Incredible design and build.... How much would you charge me for one?

~tom


----------



## Bill Wyko (Feb 25, 2011)

Thanks very much everyone. 
I get between 200 & 250 depending on the wood but I usually trade 1/2 the price for good cigars.:thumbsup:


----------



## john lucas (Sep 18, 2007)

beautiful job. I'm like the others I'd cringe if I saw someone put out a cigar in that. What finish did you use? 
My good friend who is a cigar smoker went to a restaurant. At the end of dinner they came around and asked if he would like a cigar. He said sure, not asking the price. When he checked out it was more expensive than the dinner.


----------



## ACP (Jan 24, 2009)

So cool! I love seeing something I haven't seen done before. What kind of finish do you put on it that will resist the heat? How do you do the cigar holders? Do you use a core box bit and a jig of some kind? However you do it, nice work!


----------



## wildwood (Jan 25, 2011)

I really like that outstanding cigar ashtray.

Too bad do not have some of these pens to set in the ash tray.

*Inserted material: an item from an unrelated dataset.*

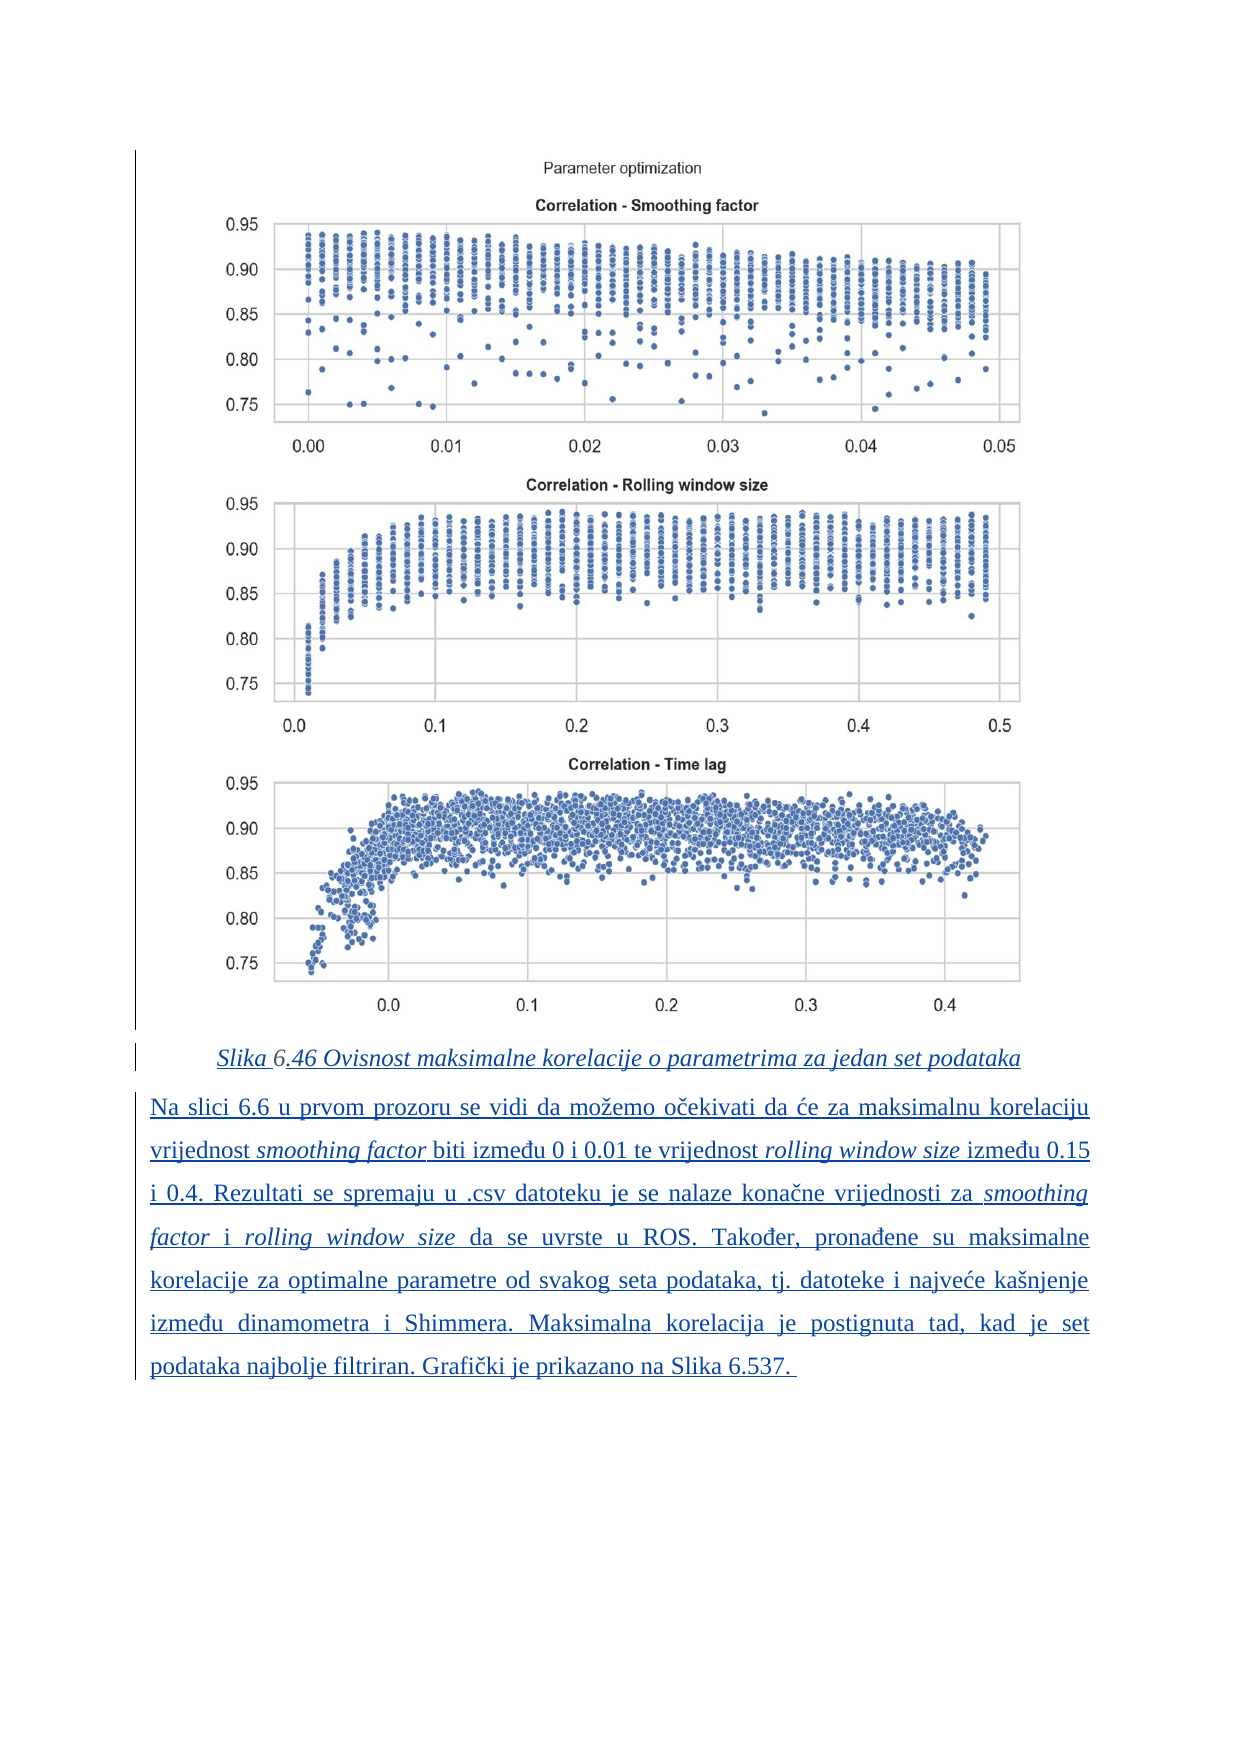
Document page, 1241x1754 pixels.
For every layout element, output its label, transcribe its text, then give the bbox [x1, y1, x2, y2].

text 6 [150, 1043, 1090, 1071]
picture [213, 150, 1027, 1031]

http://www.penturners.org/forum/showthread.php?t=71468&highlight=cigar+label+pens

http://www.penturners.org/forum/showthread.php?t=71468&highlight=cigar+label+pens

http://www.penturners.org/forum/showthread.php?t=71198&highlight=cigar+label+pens


There are more exciting examples just got tired of looking for them.


----------



## fischer18 (Mar 6, 2011)

Quite stunning to think that there are that many peices in it and the time that you have put into the peice. I could not even imagine try to cut all those peices and fit them perfectly together. I think I will stick to less than 10 peices for something...haha. Very nice though.


----------



## Bob Willing (Jul 4, 2008)

That is an outstanding work of art, I only hope who ever uses it has a glass insert to protect your work of art. Do you have any advice where to get plans for a humidor? My neighbor would like me to make one for him out of spanish cedar.


----------



## owlelope (Jan 29, 2009)

Bill,

Nice ashtray. I am interested in how you did the glue up for the bottom. 

Rod


----------



## firehawkmph (Apr 26, 2008)

Beautiful Bill, simply beautiful.
Mike Hawkins


----------



## txpaulie (Jul 21, 2010)

That is an awesome piece...:thumbsup:

Anybody who put ashes or a cigar in it at my house, would get their "i" dotted.:yes:

p


----------



## Longknife (Oct 25, 2010)

Absolutely amazing! Incredible skilled work with the lamination. I just hope there won't be any cigarash in that one :no:


----------



## robert421960 (Dec 9, 2010)

words just can't say enough,man thats great!!!!:thumbsup:


----------



## jdixon (Nov 21, 2007)

That is really nice. Beautiful work. Hopefully there will be a glass insert for this.

John


----------



## Bill Wyko (Feb 25, 2011)

Thanks so very much everyone.
It's actually my secret goal when I make them. Test the client to see if they have the berrys to put an ash in it.:laughing: I use automotive clear coat for the finish. I haven't had anyone contact me to refinish one yet. 
As far as the pens go, those are awesome!!! I have a post here asking for help in getting started in pen turning. When I build a humidor, it would be great to send it with a complimenting pen as a little surprise. I'm really going to have to step it up on pen turning. 
I have a few other turnings I'll have to post. One segmented vessel I did has 1495 individual pieces. Drove me batty building it. It did win the wood turners challenge on FWW website a while ago.


----------



## Kenbo (Sep 16, 2008)

Wow!!! That is awesome. I love the segments, and the shape and the finish. Great choice of woods and definitely a great execution of a fantastic project. Thanks for sharing this one. I'm in awe.


----------



## Bill Wyko (Feb 25, 2011)

I'm no pro at this but I'm happy to help any way I can if anyone wants to try segmenting. Thanks again.


----------



## Barry Ward (Mar 22, 2008)

WOW,that is awesome.I do believe a tear would come to my eye if I saw somebody put ashes in that   maybe :gunsmilie:


----------



## Michael Short (Nov 10, 2007)

That is one great looking ash tray. Thanks for posting.


----------



## prestonbill (Oct 27, 2010)

WOW BEAUTIFUL :thumbsup:


----------